Hi there, I’d like to connect with people to discuss technical aspects of settlement of mars.
I’d look at a house on earth and ask: what things have to be supplied from the outside; what things can be produced inside the house? Houses on earth have piping for water, and cabling for electricity.
Plants can be grown in a green-house using these two ingredients, and the people can sleep in a spaceship.
Comment whatever comes to your mind.
Not sure if this falls within the scope of what you’re thinking, but radiation shielding is gonna be a big part of figuring out how to make it on mars.
Don’t forget perchlorate mitigation!
I don’t see perchlorates as a big problem.
After all, plants grow quite well without soil, like hydroponics, I guess.
Where are you going to get all that water?
I was thinking three options:
- mining from underground (hoping that there’s enough ice underground/water in the mineralic crystals that can be thermically released)
- water from the atmosphere (believe it or not but the atmosphere in the early morning is actually saturated with moisture - about 0.25 mbar iirc) so it could be extracted through something similar to a room de-moisturizer
- polar caps (unrealistic in the early game)
Yeah, I guess. I’ve read on Wikipedia that a year on Mars gives a human 200 mSv of radiation. While the limit for US radiation workers is 50 mSv a year. So that’s 4x the allowed dosis.

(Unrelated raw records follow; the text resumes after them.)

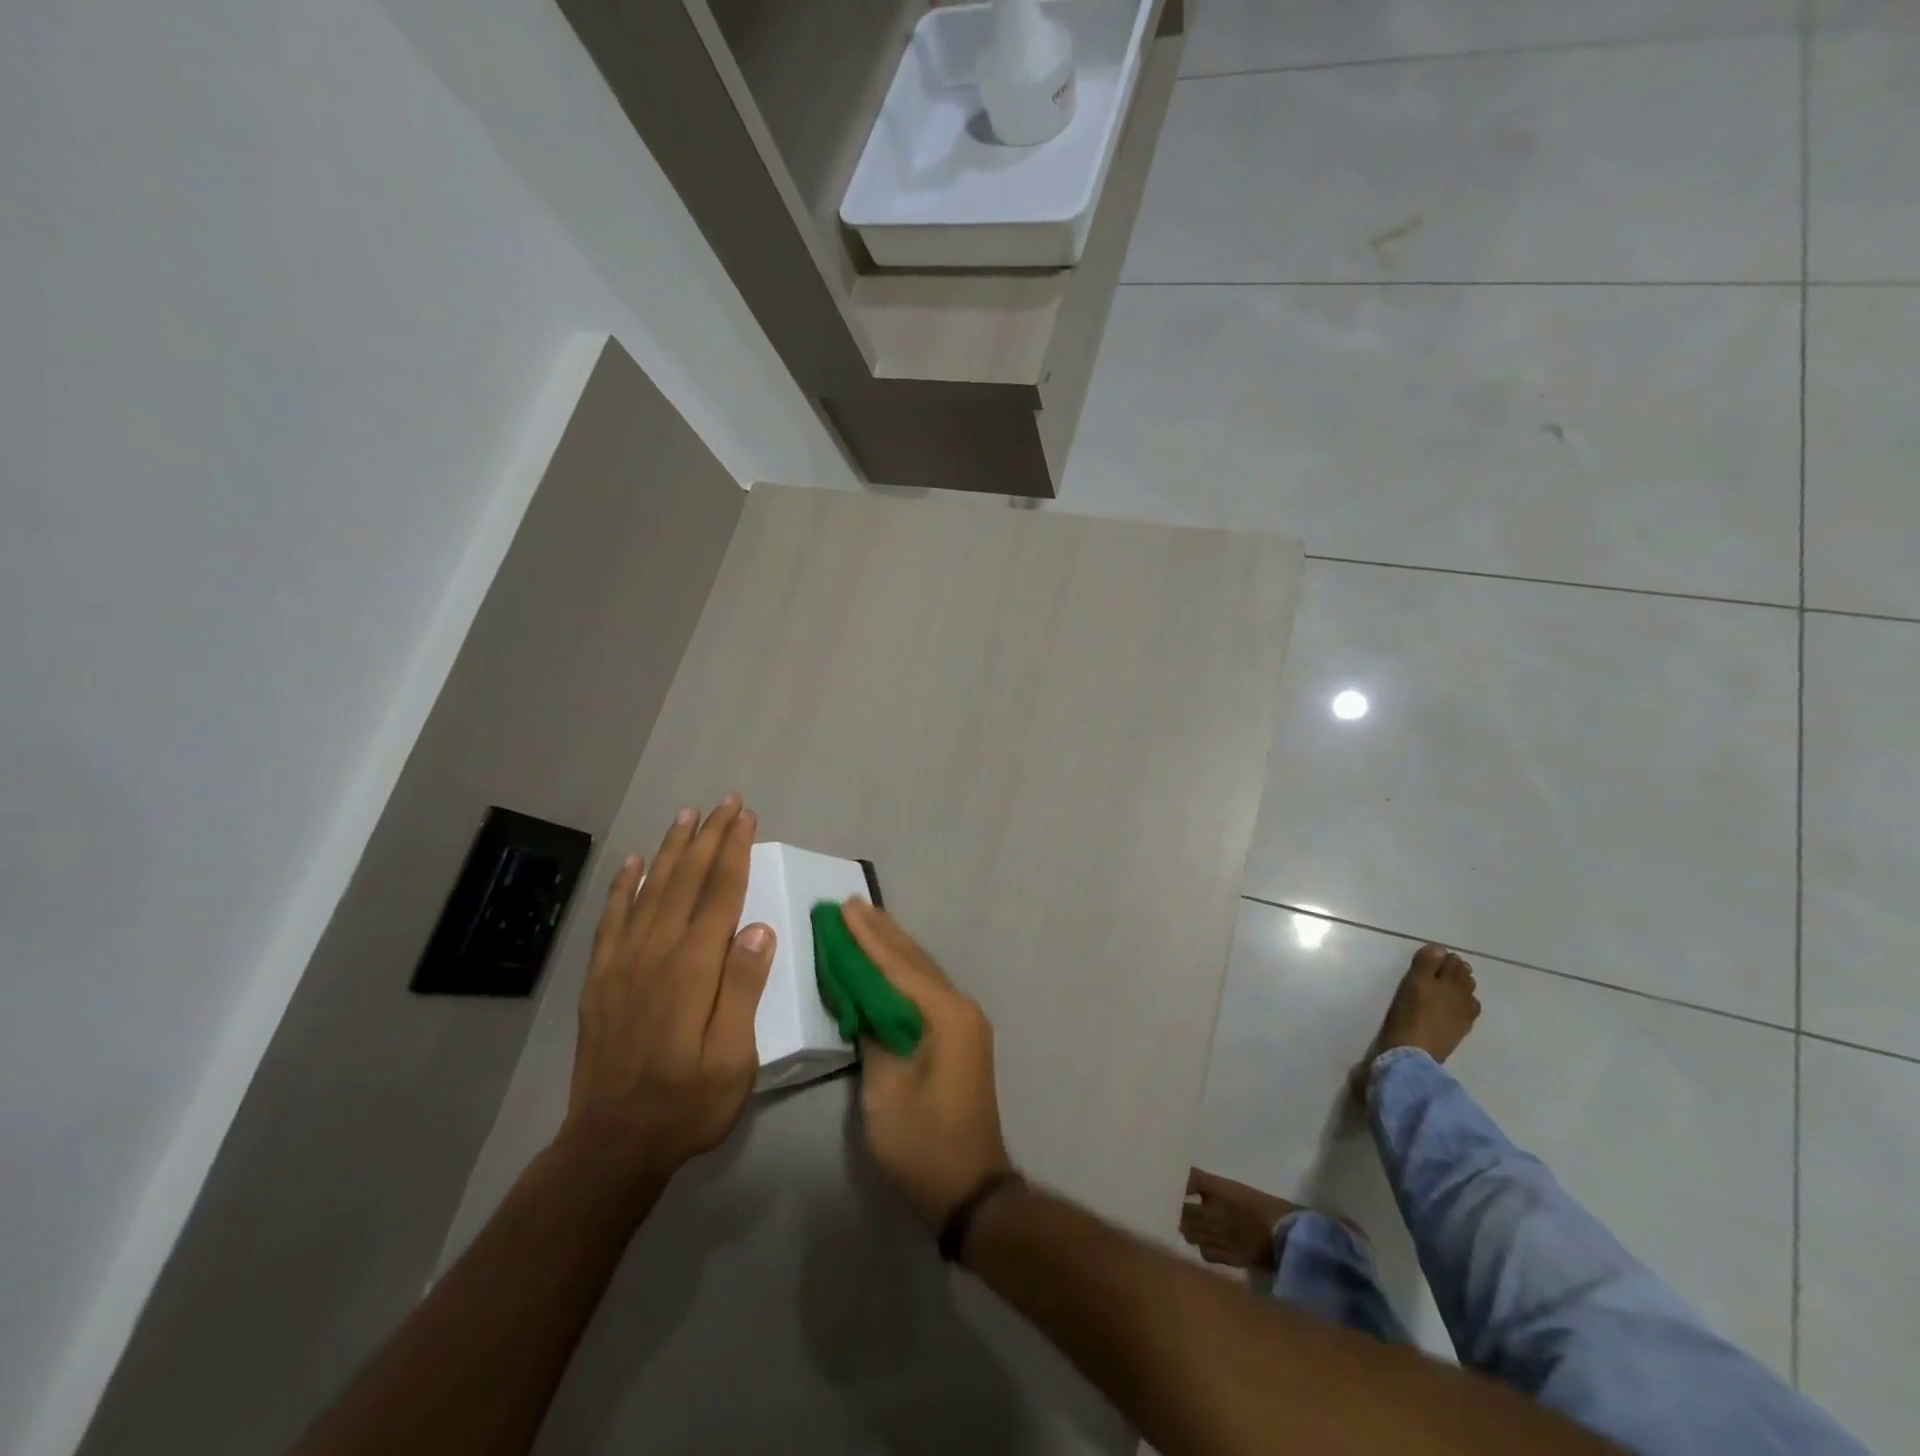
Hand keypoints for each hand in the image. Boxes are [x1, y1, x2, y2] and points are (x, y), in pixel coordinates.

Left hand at [559, 796, 775, 1179]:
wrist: (612, 1144)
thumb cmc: (687, 1102)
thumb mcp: (734, 1057)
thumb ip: (744, 988)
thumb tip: (759, 927)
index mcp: (694, 968)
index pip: (720, 894)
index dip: (734, 851)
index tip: (746, 817)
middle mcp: (656, 952)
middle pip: (686, 881)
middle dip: (708, 837)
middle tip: (725, 802)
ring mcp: (623, 962)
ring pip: (650, 890)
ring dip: (671, 849)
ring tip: (686, 815)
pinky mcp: (601, 978)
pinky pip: (612, 919)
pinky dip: (623, 886)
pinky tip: (634, 863)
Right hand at [843, 900, 1012, 1229]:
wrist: (970, 1188)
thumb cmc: (923, 1143)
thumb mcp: (885, 1091)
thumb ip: (873, 1035)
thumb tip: (863, 1001)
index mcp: (945, 1014)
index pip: (898, 965)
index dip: (867, 937)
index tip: (843, 907)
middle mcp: (960, 1007)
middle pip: (914, 960)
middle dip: (881, 932)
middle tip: (851, 903)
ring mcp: (964, 1021)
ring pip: (922, 972)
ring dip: (892, 947)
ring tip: (865, 919)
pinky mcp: (960, 1036)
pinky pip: (926, 990)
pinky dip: (902, 972)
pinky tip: (886, 962)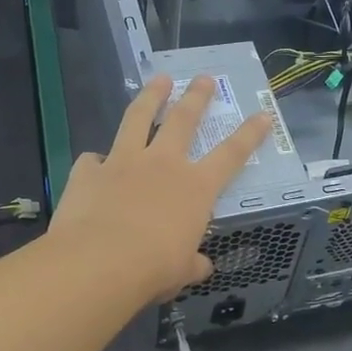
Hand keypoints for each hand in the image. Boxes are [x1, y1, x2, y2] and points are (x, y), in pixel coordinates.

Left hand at [50, 74, 271, 304]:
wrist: (98, 262)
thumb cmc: (153, 269)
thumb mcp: (182, 272)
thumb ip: (192, 264)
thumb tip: (201, 267)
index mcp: (195, 188)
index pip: (232, 155)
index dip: (250, 134)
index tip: (263, 114)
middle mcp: (163, 164)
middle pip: (184, 120)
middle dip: (197, 97)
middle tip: (204, 78)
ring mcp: (123, 162)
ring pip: (138, 118)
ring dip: (151, 97)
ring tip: (159, 80)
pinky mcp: (88, 171)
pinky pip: (92, 160)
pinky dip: (95, 161)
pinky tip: (94, 163)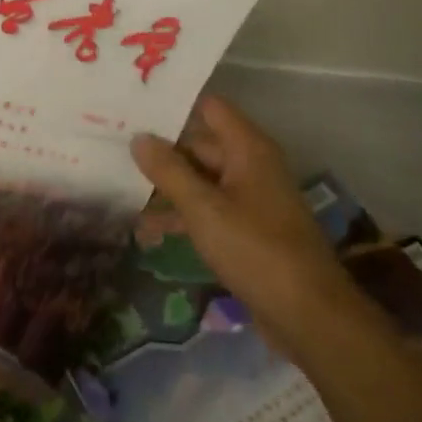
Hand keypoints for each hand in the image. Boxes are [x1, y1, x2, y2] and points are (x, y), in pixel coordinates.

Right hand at [130, 95, 349, 328]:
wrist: (308, 315)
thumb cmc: (255, 250)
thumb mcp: (203, 209)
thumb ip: (169, 171)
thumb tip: (139, 137)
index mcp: (248, 149)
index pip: (209, 108)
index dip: (174, 106)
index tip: (134, 108)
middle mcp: (251, 166)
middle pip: (200, 145)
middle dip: (161, 150)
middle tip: (113, 150)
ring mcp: (250, 199)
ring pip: (200, 180)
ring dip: (166, 187)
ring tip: (121, 191)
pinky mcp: (247, 230)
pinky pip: (208, 210)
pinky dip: (182, 215)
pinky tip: (148, 231)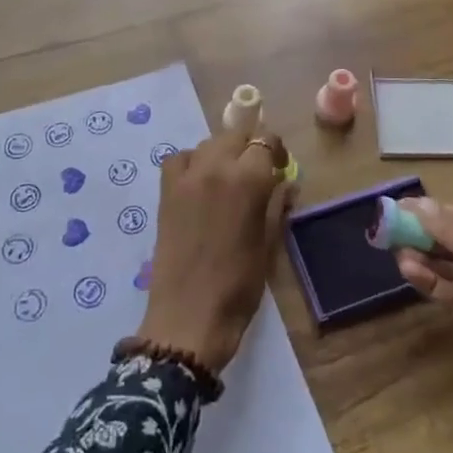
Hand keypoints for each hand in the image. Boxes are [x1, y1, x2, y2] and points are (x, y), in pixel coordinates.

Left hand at [135, 126, 292, 371]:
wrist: (189, 317)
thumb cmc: (239, 285)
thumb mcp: (268, 244)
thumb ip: (277, 205)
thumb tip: (286, 183)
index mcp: (248, 180)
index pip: (266, 141)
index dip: (276, 151)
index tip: (281, 168)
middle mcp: (216, 167)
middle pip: (236, 135)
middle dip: (251, 147)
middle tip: (258, 172)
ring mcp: (187, 177)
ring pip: (209, 144)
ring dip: (223, 153)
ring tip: (228, 178)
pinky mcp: (166, 191)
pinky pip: (179, 159)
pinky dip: (192, 162)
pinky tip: (199, 182)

Still, I wonder how much that can be alleviated by metal shielding. A spaceship’s outer walls are 5mm solid steel, and I’ve read somewhere that most of the radiation is particle radiation (not electromagnetic radiation), so that can be stopped with solid steel quite well. Unfortunately, I don’t have any actual numbers, though.
Edit: Source
Edit:
250 mSv: 6-month trip to Mars—radiation due to cosmic rays, which are very difficult to shield against
Apparently I was wrong. It’s not just particle radiation, it’s actual electromagnetic radiation. Which is much more difficult to deal with.
Off the top of my head, you could get some solar power with a massive array. It’s possible to generate oxygen from the Martian atmosphere, as NASA recently proved.
I would think any permanent structure on Mars is going to be more like the ISS except underground. So, basically everything will have to be resupplied from Eart. There could be some in-situ resource utilization but it’d be challenging.
I think that water is an important resource. Once that you have water and electricity, you can produce oxygen easily. And you need large quantities of water anyways.
Your Mars house will need pressurization, and some sort of airlock if you’re planning on coming and going.
Hmm yeah, airtight buildings are a challenge to construct.
That’s why I’ve favored the people on Mars living in the spaceships. The building already exists, and is naturally air-tight (after all, it has been airtight for 6 months in outer space). But that has its downsides: less protection against radiation, mostly. (due to only having 5mm of steel and 200 kg/m² CO2 above your head instead of meters full of dirt and rock.)